**Yapılacak İş**
Aşağıdaki, Anamur yöresinde tuz torbası dokumacılığını anlatan metni kaldığı yerden devam ettirin.

**Okunacak Metin**
|
DOKUMA ve
EL SANATLARI
AZIK
TORBASI
DOKUMACILIĞI
ANAMUR YÖRESİNDE
TUZ (AZIK-KAŞIK) TORBASI DOKUMACILIĞI
Bahar geldi mi Yörükler yaylalara
çıkarlar. Anadolu’ya geldikleri günden
itibaren tek geçim kaynakları olan
hayvancılığı bırakmamış olan Yörükler
Kışın sahillerde, Yazın yaylalarda, güz
mevsiminde de yayla ile sahil arasında
güzlüklerde kendilerine yurt kurarlar.
Anamur’un Bahşiş, Akcami, Malaklar,
Güleç, Ormancık, Sarıağaç, Boğuntu,
Çaltıbükü, Akine, Ortaköy, Nasrettin,
Emirşah köylerinin hayvan besleyen
insanları yaylalara göçerler.
Bir yandan boynu canlı develere yatak
yorganlar, ala çuvallar, ala heybeler
yüklenir ve yüklerin üzerine ala
kilimler atılır geceden yollara düşülür.
Bir yandan köpekler havlar, bir yandan
eşekler anırır, atlar kişner, kuzular,
oğlaklar meleşir. Göç yolarına düşülür.
Ta zirvelere otun,otlağın olduğu yerlere
kadar gidilir. Dillerde san yayla türküleri,
yaylalara varılır. Baharda yola
çıkıldığında halen yaylarda hava
soğuktur; Haziran, Temmuz, Ağustos aylan
geldiğinde havalar ısınınca kuzular,
koyunlar, keçiler, tekeler Gırklık denen
büyük makasla kırkılır. Kırkılmadan önce
koyunların suda yıkanır. Yıkamanın amacı
yünün temiz olmasını sağlamaktır.

**Sağlanan Veriler**
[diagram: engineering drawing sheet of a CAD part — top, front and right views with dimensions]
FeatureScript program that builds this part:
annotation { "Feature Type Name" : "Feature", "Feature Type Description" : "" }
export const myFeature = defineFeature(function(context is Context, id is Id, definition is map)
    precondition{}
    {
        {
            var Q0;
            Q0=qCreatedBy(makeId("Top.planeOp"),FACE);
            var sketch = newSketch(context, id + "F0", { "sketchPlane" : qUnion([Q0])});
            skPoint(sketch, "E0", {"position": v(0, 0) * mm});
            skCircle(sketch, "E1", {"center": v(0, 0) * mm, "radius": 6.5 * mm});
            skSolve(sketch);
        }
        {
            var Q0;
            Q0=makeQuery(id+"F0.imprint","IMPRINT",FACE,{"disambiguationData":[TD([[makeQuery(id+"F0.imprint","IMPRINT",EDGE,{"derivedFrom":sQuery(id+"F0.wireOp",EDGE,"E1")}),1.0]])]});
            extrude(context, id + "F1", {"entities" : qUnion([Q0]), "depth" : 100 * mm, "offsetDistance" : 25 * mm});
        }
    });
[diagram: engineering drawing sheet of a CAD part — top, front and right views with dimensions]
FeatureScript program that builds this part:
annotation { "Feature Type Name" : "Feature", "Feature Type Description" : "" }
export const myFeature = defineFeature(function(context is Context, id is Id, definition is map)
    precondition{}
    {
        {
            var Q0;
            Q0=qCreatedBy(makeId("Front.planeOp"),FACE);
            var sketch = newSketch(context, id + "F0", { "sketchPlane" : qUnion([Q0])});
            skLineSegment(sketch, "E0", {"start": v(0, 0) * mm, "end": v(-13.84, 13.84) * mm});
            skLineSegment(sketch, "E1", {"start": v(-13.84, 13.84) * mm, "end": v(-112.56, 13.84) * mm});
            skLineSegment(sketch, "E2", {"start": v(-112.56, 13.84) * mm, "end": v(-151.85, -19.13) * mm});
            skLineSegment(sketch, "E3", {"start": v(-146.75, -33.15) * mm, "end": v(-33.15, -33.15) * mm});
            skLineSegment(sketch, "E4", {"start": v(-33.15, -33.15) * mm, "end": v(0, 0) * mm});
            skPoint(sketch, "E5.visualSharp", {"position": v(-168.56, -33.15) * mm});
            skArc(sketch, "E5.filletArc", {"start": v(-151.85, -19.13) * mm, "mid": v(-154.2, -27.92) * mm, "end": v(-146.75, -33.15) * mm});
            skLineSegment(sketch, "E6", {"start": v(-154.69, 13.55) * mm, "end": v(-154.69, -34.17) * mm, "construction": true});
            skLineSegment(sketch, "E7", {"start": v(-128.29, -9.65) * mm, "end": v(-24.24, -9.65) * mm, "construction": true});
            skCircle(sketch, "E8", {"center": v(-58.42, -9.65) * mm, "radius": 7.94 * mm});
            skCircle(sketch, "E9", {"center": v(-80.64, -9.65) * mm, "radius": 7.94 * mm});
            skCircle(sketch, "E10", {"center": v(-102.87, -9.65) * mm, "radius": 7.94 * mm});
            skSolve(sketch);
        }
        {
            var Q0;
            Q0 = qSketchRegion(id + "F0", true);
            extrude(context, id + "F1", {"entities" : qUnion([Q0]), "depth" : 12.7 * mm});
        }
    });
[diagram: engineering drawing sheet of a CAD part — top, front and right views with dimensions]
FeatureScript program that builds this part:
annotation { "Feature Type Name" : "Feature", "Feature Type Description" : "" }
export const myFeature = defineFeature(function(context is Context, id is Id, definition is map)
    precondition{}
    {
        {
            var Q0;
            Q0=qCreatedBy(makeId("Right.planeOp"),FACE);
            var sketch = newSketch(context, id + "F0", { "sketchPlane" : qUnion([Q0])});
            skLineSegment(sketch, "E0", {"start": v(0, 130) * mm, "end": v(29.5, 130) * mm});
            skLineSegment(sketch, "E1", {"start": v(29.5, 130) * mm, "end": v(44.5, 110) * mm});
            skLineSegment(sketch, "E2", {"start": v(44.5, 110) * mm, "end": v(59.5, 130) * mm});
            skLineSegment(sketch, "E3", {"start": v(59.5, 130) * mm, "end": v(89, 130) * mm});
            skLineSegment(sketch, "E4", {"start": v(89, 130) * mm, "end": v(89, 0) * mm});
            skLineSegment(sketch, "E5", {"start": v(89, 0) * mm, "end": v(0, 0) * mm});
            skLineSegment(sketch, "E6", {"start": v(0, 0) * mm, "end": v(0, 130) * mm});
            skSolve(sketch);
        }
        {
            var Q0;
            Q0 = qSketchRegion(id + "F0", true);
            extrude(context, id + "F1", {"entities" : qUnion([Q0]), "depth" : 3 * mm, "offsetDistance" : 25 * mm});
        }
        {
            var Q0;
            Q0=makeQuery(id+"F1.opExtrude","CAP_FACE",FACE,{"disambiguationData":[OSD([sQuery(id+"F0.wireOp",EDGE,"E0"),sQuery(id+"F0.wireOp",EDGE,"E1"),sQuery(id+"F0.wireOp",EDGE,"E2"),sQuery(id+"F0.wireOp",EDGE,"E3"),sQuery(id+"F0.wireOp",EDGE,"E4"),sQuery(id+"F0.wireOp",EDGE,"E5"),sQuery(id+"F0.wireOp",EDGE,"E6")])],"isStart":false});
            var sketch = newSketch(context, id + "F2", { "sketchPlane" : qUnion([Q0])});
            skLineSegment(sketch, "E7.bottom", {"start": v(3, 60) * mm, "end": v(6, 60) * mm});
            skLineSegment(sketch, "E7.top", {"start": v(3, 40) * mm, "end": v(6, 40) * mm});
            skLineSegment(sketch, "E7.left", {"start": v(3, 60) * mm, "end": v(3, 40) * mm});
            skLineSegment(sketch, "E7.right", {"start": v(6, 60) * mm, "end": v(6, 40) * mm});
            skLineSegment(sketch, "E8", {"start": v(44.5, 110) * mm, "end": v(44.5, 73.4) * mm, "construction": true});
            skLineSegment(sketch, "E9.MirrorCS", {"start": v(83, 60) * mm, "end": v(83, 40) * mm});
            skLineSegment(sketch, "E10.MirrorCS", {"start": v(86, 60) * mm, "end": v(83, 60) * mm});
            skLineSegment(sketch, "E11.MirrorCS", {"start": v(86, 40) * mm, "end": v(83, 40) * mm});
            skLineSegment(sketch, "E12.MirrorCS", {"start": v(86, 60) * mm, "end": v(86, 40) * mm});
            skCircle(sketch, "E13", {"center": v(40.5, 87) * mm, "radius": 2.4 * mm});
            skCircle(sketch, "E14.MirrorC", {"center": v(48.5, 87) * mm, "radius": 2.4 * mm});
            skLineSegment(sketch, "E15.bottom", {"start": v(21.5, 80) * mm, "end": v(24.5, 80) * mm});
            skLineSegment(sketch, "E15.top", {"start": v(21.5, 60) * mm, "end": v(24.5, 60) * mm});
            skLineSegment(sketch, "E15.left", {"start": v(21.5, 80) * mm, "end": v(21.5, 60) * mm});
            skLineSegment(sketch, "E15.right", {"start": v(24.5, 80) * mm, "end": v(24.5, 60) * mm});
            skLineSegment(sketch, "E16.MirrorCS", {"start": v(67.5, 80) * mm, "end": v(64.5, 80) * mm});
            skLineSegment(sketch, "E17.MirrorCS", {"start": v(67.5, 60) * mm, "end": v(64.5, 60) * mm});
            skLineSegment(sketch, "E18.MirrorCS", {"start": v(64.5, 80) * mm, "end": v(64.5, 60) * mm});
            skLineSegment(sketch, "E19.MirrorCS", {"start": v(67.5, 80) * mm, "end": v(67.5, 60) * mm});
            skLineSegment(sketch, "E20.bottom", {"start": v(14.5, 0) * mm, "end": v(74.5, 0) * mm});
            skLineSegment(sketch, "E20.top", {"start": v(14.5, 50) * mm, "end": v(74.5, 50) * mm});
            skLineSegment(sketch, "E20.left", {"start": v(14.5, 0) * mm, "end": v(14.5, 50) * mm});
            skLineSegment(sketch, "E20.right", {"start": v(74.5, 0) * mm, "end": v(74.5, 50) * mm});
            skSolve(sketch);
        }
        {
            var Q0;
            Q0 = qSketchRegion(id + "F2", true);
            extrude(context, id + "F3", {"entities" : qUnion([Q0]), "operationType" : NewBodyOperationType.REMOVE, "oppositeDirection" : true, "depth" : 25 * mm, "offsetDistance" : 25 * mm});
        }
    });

**Alıştırma Çıktısı**
Kırkılan yünler güzelce yayla atılır.
Yay ağacı ile bu yünler güzelce
kurutulduktan sonra atılır. Pamuk
şeklini alır. Bu yünler bölüm bölüm
alınarak kolçak (kelefe-çile) haline
getirilir.Bir kelefelik bölüm kola
takılarak eğirtmeçlerde (kirmen)
eğirilir. Kirmende ip eğirmek herkesin
harcı değildir. Bu Yörüklerde bir
ustalıktır. Kirmenlerde eğirilen yünler
ince ip haline getirilir. Yünler renk
çeşitlerine göre kelefe yapılırken
ayrılır. Siyah yünler ayrı eğrilir,
beyaz yünler ayrı. Karışık renkli ala
yünler bir ayrı eğirtmeçten geçirilerek
ip haline getirilir. Eğrilmiş yünler
yumaklanır. Yün aşamasındaki pamuk gibi
atılmış, beyaz yünlerin bir çoğu renkli
yünler haline getirilir. Allar, morlar,
yeşiller, sarı, deve tüyü renkleri,
kahverengi v.s. gibi renkler boyama
işlemleri ile elde edilir. Günümüzde bu
renkler köylere kadar gelen boyacıların
kazanlarında, boyaların içinde
kaynatılıp, suni boyalar kullanılarak
elde edilir. Boyama işleri, geçmişte ise
; dağın taşın otundan, ağacından,
kabuğundan, yaprağından, tohumundan,
köklerinden elde edilirdi. Bu boyalara
solmaz boya (tabi boya-kök boya da)
denirdi. Bu boyalarla dokunan kilimler,
azık torbaları, çuvallar, heybeler
hiçbir zaman rengini atmaz, tabi
renklerini korurdu.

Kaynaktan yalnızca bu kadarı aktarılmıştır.